Direction:
Copy out every line in the records below word for word.

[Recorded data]

>> begin

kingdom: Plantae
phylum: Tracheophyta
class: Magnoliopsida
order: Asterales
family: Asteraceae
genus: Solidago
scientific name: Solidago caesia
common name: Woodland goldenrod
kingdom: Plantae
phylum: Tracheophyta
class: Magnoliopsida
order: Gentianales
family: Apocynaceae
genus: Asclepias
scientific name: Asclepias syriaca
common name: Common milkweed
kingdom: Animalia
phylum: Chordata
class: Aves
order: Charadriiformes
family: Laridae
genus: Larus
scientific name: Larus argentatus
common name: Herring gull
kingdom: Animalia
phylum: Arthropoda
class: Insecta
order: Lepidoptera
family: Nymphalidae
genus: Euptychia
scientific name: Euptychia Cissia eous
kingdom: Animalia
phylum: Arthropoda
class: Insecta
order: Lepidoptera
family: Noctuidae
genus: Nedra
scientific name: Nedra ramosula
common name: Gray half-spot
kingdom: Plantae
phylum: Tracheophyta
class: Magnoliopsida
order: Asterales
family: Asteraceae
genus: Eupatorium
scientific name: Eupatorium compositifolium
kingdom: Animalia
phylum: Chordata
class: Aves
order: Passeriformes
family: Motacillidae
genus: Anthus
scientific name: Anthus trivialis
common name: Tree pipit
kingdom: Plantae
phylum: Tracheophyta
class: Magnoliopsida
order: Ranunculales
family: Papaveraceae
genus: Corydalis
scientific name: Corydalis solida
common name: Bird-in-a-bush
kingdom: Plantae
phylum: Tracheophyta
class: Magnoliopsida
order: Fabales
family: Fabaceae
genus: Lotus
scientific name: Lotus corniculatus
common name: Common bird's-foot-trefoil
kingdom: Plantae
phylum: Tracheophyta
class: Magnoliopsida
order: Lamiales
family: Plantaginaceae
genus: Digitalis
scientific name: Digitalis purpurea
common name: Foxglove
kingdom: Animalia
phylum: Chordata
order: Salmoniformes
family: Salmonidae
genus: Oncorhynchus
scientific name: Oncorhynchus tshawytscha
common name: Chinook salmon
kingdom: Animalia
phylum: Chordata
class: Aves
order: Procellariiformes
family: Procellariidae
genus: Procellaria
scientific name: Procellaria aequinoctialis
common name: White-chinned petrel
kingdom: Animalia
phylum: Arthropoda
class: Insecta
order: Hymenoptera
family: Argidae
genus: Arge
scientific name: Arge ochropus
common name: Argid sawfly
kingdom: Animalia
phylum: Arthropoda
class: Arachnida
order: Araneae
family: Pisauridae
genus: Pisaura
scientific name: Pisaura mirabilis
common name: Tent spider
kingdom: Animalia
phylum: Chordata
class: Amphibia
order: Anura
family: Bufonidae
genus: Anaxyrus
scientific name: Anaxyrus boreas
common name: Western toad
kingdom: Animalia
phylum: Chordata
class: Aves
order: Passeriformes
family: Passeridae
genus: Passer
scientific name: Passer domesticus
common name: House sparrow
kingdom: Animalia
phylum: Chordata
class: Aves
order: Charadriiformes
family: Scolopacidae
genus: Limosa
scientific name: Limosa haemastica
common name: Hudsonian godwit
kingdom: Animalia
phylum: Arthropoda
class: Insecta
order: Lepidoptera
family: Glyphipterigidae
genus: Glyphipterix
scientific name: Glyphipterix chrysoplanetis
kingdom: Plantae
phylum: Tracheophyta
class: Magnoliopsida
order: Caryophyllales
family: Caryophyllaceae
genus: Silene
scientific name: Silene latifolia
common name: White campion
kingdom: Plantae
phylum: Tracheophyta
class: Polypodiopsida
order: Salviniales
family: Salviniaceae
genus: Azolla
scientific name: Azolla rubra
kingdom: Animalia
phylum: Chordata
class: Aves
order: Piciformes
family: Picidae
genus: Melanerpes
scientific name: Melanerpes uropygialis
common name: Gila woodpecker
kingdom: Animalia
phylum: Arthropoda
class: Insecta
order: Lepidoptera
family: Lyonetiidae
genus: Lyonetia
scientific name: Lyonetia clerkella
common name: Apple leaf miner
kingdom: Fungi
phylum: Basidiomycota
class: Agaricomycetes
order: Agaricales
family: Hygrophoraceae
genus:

>> end

Solution to the problem:
kingdom: Plantae
phylum: Tracheophyta
class: Magnoliopsida
order: Asterales
family: Asteraceae
genus: Solidago
scientific name: Solidago caesia
common name: Woodland goldenrod
kingdom: Plantae
phylum: Tracheophyta
class: Magnoliopsida
order: Gentianales
family: Apocynaceae
genus: Asclepias
scientific name: Asclepias syriaca
common name: Common milkweed
kingdom: Animalia
phylum: Chordata
class: Aves
order: Charadriiformes
family: Laridae
genus: Larus
scientific name: Larus argentatus
common name: Herring gull
kingdom: Animalia
phylum: Arthropoda
class: Insecta
order: Lepidoptera
family: Nymphalidae
genus: Euptychia
scientific name: Euptychia Cissia eous
kingdom: Animalia
phylum: Arthropoda
class: Insecta
order: Lepidoptera
family: Noctuidae
genus: Nedra
scientific name: Nedra ramosula
common name: Gray half-spot
kingdom: Plantae
phylum: Tracheophyta
class: Magnoliopsida
order: Asterales
family: Asteraceae
genus: Eupatorium
scientific name: Eupatorium compositifolium
kingdom: Animalia
phylum: Chordata
class: Aves
order: Passeriformes
family: Motacillidae
genus: Anthus
scientific name: Anthus trivialis
common name: Tree pipit
kingdom: Plantae
phylum: Tracheophyta
class: Magnoliopsida
order: Ranunculales
family: Papaveraceae
genus: Corydalis
scientific name: Corydalis solida
common name: Bird-in-a-bush
kingdom: Plantae
phylum: Tracheophyta
class: Magnoliopsida
order: Fabales
family: Fabaceae
genus: Lotus
scientific name: Lotus corniculatus
common name: Common bird's-foot-trefoil
kingdom: Plantae
phylum: Tracheophyta
class: Magnoliopsida
order: Lamiales
family: Plantaginaceae
genus: Digitalis
scientific name: Digitalis purpurea
common name: Foxglove
kingdom: Animalia
phylum: Chordata
order: Salmoniformes
family: Salmonidae
genus: Oncorhynchus
scientific name: Oncorhynchus tshawytscha
common name: Chinook salmon
kingdom: Animalia
phylum: Chordata
class: Aves
order: Procellariiformes
family: Procellariidae
genus: Procellaria
scientific name: Procellaria aequinoctialis
common name: White-chinned petrel
kingdom: Animalia
phylum: Arthropoda
class: Insecta
order: Hymenoptera
family: Argidae
genus: Arge
scientific name: Arge ochropus
common name: Argid sawfly
kingdom: Animalia
phylum: Arthropoda
class: Arachnida
order: Araneae
family: Pisauridae
genus: Pisaura
scientific name: Pisaura mirabilis
common name: Tent spider
kingdom: Animalia
phylum: Chordata
class: Amphibia
order: Anura
family: Bufonidae
genus: Anaxyrus
scientific name: Anaxyrus boreas
common name: Western toad
kingdom: Animalia
phylum: Chordata
class: Aves
order: Passeriformes
family: Passeridae
genus: Passer
scientific name: Passer domesticus
common name: House sparrow
kingdom: Animalia
phylum: Chordata
class: Aves
order: Charadriiformes
family: Scolopacidae
genus: Limosa
scientific name: Limosa haemastica
common name: Hudsonian godwit
kingdom: Animalia
phylum: Arthropoda
class: Insecta
order: Lepidoptera
family: Glyphipterigidae
genus: Glyphipterix
scientific name: Glyphipterix chrysoplanetis
kingdom: Plantae
phylum: Tracheophyta
class: Magnoliopsida
order: Caryophyllales
family: Caryophyllaceae
genus: Silene
scientific name: Silene latifolia
common name: White campion
kingdom: Plantae
phylum: Tracheophyta
class: Polypodiopsida
order: Salviniales
family: Salviniaceae
genus: Azolla
scientific name: Azolla rubra
kingdom: Animalia
phylum: Chordata
class: Aves
order: Piciformes
family: Picidae
genus: Melanerpes
scientific name: Melanerpes uropygialis
common name: Gila woodpecker
kingdom: Animalia
phylum: Arthropoda
class: Insecta
order: Lepidoptera
family: Lyonetiidae
genus: Lyonetia
scientific name: Lyonetia clerkella
common name: Apple leaf miner
kingdom: Fungi
phylum: Basidiomycota
class: Agaricomycetes
order: Agaricales
family: Hygrophoraceae
genus:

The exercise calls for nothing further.